[动手试试] 下面的条目中，有几行包含字符串“播磨町議会議員補欠選挙”？请区分大小写，只回答行数。

[收集的数据]
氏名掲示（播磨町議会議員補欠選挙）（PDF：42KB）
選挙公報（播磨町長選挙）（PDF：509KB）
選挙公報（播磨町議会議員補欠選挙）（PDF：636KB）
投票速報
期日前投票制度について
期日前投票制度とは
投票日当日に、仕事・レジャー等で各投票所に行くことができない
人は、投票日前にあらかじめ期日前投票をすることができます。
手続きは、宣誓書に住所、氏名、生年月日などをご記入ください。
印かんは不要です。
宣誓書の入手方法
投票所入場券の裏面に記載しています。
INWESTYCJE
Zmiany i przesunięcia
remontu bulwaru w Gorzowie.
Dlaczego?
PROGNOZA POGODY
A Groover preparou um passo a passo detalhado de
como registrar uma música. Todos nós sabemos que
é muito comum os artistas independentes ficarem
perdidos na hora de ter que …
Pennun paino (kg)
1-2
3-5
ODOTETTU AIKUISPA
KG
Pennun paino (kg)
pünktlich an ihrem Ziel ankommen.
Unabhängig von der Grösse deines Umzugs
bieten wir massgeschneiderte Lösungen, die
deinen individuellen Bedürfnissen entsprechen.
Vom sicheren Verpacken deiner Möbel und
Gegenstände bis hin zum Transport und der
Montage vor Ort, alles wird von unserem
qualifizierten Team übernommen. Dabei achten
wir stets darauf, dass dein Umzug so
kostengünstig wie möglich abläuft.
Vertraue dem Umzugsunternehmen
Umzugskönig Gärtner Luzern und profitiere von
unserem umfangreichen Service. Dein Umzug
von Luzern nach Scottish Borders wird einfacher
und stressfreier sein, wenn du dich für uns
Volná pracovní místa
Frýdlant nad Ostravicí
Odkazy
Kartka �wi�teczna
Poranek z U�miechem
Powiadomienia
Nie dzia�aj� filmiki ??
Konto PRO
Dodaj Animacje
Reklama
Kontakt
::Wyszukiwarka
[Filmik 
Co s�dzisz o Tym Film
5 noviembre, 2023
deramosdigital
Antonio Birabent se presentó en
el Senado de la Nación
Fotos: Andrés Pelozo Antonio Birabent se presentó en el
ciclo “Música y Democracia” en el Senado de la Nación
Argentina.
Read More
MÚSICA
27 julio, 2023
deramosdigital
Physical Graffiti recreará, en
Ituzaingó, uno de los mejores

[你的解答] 2